== GIVEN ENTRIES

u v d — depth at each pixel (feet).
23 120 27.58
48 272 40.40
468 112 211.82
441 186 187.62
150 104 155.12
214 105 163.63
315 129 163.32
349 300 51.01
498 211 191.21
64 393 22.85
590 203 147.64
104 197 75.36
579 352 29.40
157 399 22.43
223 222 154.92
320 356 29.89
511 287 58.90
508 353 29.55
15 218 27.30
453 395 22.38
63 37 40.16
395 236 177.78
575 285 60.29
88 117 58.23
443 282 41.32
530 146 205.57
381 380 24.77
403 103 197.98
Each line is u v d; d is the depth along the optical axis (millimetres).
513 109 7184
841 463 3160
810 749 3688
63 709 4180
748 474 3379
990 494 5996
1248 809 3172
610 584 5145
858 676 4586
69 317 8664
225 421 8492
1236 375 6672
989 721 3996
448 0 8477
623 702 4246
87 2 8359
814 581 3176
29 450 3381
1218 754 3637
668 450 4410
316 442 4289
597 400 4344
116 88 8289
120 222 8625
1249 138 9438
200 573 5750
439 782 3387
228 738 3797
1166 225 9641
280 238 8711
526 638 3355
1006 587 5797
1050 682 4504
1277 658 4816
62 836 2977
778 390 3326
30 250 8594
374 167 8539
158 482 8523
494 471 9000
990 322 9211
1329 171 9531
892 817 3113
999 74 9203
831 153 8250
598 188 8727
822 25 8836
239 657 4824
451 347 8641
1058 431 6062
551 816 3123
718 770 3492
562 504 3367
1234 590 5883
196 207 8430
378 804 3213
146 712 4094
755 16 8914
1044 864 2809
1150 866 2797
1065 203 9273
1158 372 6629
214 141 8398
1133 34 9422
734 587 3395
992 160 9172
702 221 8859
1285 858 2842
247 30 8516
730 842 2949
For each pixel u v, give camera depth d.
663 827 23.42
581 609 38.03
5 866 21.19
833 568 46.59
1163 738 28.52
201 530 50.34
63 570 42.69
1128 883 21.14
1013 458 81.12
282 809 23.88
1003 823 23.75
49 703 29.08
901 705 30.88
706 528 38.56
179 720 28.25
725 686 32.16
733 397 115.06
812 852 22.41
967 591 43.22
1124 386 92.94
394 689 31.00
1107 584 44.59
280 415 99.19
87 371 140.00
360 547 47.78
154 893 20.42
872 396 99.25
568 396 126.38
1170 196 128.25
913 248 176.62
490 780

====

» TO DO:
Each line carrying the string "pixel" should be copied out from the entries.

» REPLY TO THE EXERCISE:
u v d — depth at each pixel (feet).
For each pixel u v, give camera depth d.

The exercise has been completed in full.